→ **Source text**:

*****

Now you can run the tests for the kernel you're interested in in QEMU. A wrapper
script around QEMU is provided for this purpose at scripts/invoke_qemu.sh. Make
sure to pass the -d flag to instruct QEMU to wait for a debugger attach, for example,
on x86_64, the invocation looks like this:
./scripts/invoke_qemu.sh -d x86_64 <initramfs cpio archive> <kernel image>
Then, in another terminal, run gdb on your kernel ELF binary with debug
symbols (usually called vmlinux). Connect to QEMU with target remote localhost:1234 and set your source search path to a locally-checked-out clone
of Linux that matches the kernel you're debugging with dir <path_to_linux_source>.
At this point, you'll be able to set breakpoints and continue execution with
c. For example, to break at bpf_prog_load (the function called by bpf(2)
to load a BPF program), the whole process looks like this:
$ gdb -q ./vmlinux-x86_64-v5.18
Reading symbols from ./vmlinux-x86_64-v5.18...
(gdb) dir ~/linux
Source directories searched: /home/vagrant/linux:$cdir:$cwd
(gdb) b bpf_prog_load
Breakpoint 1 at 0xffffffff8118f190: file kernel/bpf/syscall.c, line 2210.
(gdb) target remote localhost:1234
Remote debugging using localhost:1234
0x000000000000fff0 in exception_stacks ()
(gdb) c
Continuing.
Breakpoint 1, bpf_prog_load (attr=attr@entry=0xffffc9000020fe58, uattr=...) at kernel/bpf/syscall.c:2210
2210 {
(gdb) l
2205
2206 /* last field in 'union bpf_attr' used by this command */
2207 #define BPF_PROG_LOAD_LAST_FIELD core_relo_rec_size
2208
2209 static int bpf_prog_load(union bpf_attr *attr, bpfptr_t uattr)

*****

[Items listed in the dataset]

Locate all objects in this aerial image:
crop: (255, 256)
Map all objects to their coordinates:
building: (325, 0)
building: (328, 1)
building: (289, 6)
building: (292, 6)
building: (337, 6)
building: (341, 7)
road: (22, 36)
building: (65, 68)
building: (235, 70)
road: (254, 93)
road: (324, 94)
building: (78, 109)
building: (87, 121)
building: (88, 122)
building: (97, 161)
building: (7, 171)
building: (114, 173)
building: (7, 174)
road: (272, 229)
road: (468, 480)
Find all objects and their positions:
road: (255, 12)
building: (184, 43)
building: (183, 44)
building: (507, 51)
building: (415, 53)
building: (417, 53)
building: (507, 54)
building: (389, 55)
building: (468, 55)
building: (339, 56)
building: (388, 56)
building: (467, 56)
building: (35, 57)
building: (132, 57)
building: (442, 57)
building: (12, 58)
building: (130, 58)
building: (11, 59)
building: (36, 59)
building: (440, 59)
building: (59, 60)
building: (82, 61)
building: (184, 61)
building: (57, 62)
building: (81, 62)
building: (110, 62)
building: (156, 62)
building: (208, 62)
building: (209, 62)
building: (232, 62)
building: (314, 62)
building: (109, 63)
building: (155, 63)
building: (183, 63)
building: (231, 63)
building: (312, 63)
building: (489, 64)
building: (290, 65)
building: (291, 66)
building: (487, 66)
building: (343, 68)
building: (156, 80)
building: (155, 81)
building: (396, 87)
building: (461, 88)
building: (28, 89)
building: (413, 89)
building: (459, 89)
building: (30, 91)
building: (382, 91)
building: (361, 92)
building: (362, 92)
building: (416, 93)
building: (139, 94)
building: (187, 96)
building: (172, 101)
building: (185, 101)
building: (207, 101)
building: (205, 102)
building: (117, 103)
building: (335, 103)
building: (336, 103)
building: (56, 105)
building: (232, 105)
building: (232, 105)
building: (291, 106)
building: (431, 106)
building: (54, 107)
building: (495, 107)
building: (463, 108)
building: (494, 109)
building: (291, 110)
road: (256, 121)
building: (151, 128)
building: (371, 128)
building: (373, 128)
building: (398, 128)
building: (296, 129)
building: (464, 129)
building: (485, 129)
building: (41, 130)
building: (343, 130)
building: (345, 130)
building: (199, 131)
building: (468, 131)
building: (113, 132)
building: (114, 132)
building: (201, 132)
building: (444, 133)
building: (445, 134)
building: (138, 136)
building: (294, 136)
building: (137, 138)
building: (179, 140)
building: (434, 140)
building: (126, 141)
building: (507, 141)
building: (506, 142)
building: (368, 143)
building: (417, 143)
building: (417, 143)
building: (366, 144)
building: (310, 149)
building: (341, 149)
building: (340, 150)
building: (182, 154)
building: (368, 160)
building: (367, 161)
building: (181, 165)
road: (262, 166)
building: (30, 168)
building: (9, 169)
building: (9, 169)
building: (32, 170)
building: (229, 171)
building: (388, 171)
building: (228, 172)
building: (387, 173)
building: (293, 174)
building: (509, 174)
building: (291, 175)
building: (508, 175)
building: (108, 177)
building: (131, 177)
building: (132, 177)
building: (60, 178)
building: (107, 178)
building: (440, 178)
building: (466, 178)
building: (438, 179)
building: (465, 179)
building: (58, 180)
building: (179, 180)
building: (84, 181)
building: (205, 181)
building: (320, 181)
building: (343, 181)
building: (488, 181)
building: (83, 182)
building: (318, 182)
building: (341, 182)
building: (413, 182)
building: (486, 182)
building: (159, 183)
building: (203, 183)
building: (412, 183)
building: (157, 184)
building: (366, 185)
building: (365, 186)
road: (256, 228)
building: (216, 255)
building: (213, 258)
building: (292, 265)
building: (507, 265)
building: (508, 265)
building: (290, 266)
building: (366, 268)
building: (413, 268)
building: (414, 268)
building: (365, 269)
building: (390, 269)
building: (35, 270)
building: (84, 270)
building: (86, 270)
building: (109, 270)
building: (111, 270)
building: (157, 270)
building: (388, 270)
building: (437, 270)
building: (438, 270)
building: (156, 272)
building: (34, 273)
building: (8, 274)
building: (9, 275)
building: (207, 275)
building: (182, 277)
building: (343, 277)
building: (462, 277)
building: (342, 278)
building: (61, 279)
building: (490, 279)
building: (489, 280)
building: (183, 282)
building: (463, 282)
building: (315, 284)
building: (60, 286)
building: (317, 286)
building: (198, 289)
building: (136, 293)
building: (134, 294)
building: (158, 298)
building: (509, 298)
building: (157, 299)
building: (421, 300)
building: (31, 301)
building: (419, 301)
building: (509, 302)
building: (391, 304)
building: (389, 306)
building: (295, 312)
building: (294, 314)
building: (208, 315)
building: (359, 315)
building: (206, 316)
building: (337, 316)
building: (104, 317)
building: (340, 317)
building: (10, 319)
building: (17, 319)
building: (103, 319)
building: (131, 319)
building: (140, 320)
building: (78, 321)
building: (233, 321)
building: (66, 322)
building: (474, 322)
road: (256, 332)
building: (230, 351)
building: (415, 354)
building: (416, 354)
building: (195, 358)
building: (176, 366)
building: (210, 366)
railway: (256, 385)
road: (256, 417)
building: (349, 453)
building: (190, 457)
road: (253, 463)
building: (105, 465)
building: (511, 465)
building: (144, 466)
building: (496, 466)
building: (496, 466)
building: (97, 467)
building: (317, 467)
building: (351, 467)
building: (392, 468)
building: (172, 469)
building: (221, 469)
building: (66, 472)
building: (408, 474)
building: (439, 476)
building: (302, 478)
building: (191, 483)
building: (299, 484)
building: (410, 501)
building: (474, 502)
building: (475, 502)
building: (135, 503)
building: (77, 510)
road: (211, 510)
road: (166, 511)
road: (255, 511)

*****

→ **Complete the following**:
A: According to the kernel debugging text, why should the -d flag be passed to the QEMU wrapper script?
B: Rewrite the kernel debugging text starting with "(gdb) dir ~/linux" and going on through "Continuing.", replacing "bpf_prog_load" with "bpf_map_create".

→ **The results**:
A: The -d flag should be passed because it instructs QEMU to wait for a debugger to attach.

B:
(gdb) dir ~/linux
Source directories searched: /home/vagrant/linux:$cdir:$cwd
(gdb) b bpf_map_create
Breakpoint 1 at 0xffffffff8118f190: file kernel/bpf/syscall.c, line 2210.
(gdb) target remote localhost:1234
Remote debugging using localhost:1234
0x000000000000fff0 in exception_stacks ()
(gdb) c
Continuing.